» Problem statement
In the profile of Dr. Joël Villeneuve below, recast the paragraph that begins "The bank I grew up using" as a short list that keeps its main facts.

Dr. Joël Villeneuve practices Kanban, a Japanese system for scheduling and efficiency that essentially dictates that a person should only have three things on the go at given time.
“With Kanban, I focus my attention on the three things I have identified as important to me at that time,” she advises. “I can only add something new to the list once I have taken something else off.”
Following the practice of Kanban has helped Dr. Villeneuve manage all the moving parts in her life. As the founder of Revivelife, an integrated clinic focused on longevity medicine and wellness, she is also is a wife and a mother to two teenage boys.
“Revivelife is focused on integrative medicine; it includes all aspects of your life from lifestyle, food and mindset to nutritional therapies, hormones and acupuncture,” she explains. “I call it ‘longevity medicine.’ I look at lifestyle changes to improve health versus prescribing medication as step one.”
After graduating as a doctor of natural medicine, she worked with her mentor, Dr. Don Warren, and was given the opportunity to take over his practice upon his retirement.
Starting her own business, however, wasn’t easy.
“The bank I grew up using my whole life said ‘no’ when I asked them for financing to purchase the clinic,” Dr. Villeneuve says. She was eventually able to find a female banker who believed in her and gave her a loan. She is now in her 25th year of practice.
Even after getting her business off the ground, Dr. Villeneuve encountered other obstacles, including suffering a serious burnout within the first few years of practicing.
“I felt an incredible pressure to succeed,” she says. “I worked constantly, I ate on the road, I gave up exercise and was eventually diagnosed with hyperthyroidism.” It was her mentor, Dr. Warren, who helped nursed her back to health.
“It took one year to recover from that burnout,” she explains. She modified her work days to include a two hour nap at lunch, orchestrated to let her continue running the practice.“I burnt out because I gave up my pillars,” Dr. Villeneuve says. “The outlets that kept me sane, the things I love to do … I gave them all up to put more hours in at work.”
Today she has her list of pillars and they are non-negotiable. “I am not a morning person by nature, but I start each day with exercise and a walk, snowshoe or cross-country ski with my dog,” she explains. “I do these things first so that I don’t compromise them. And I am better off for it … When you work hard and smart, it shows.”
Dr. Villeneuve wrote and published her first book last summer, Power Foods 101, a nutrition tool-kit for wellness, health, longevity and energy.
“I wrote this book for my dad. My parents are ballroom dancers and very active, but they love a good buffet,” Dr. Villeneuve says with a laugh. “I began to notice that when my dad ate on the road his PSA marker (one marker for prostate health) would go up. But when he ate my mom’s home cooking it went down.”

» Given information
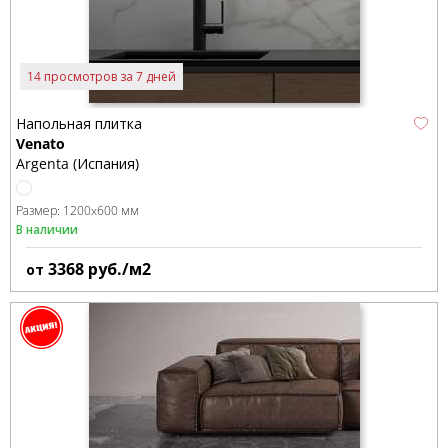
14 просмотров за 7 дней
Напольная плитка
Venato
Argenta (Испания)
Размер:
1200x600 мм
В наличии
3368
руб./м2
от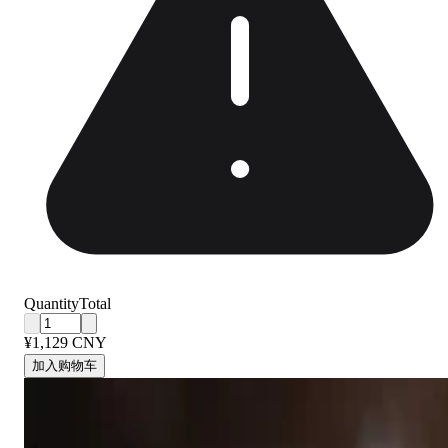
Quantity
Total
¥1,129 CNY
加入购物车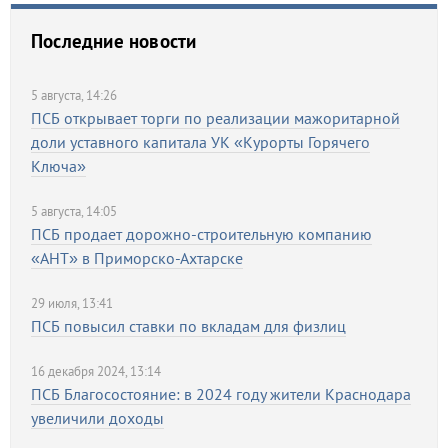
Последние новости
5 августа, 14:26
ПСБ открывает торги по реализации мажоритарной
доли уставного капитала УК «Курорты Горячего
Ключа»
5 августа, 14:05
ПСБ продает дорожно-строительную компанию
«АНТ» в Приморско-Ахтарске
29 июля, 13:41
ПСБ повысил ставки по вкладам для физлиц
16 декабря 2024, 13:14
ПСБ Благосостояние: в 2024 году жители Краснодара
увеличили доходы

» Exercise solution
- The bank Dr. Villeneuve had used her whole life refused to finance her purchase of the clinic.
- She eventually found a female banker who believed in her and gave her a loan.
- She is now in her 25th year of practice.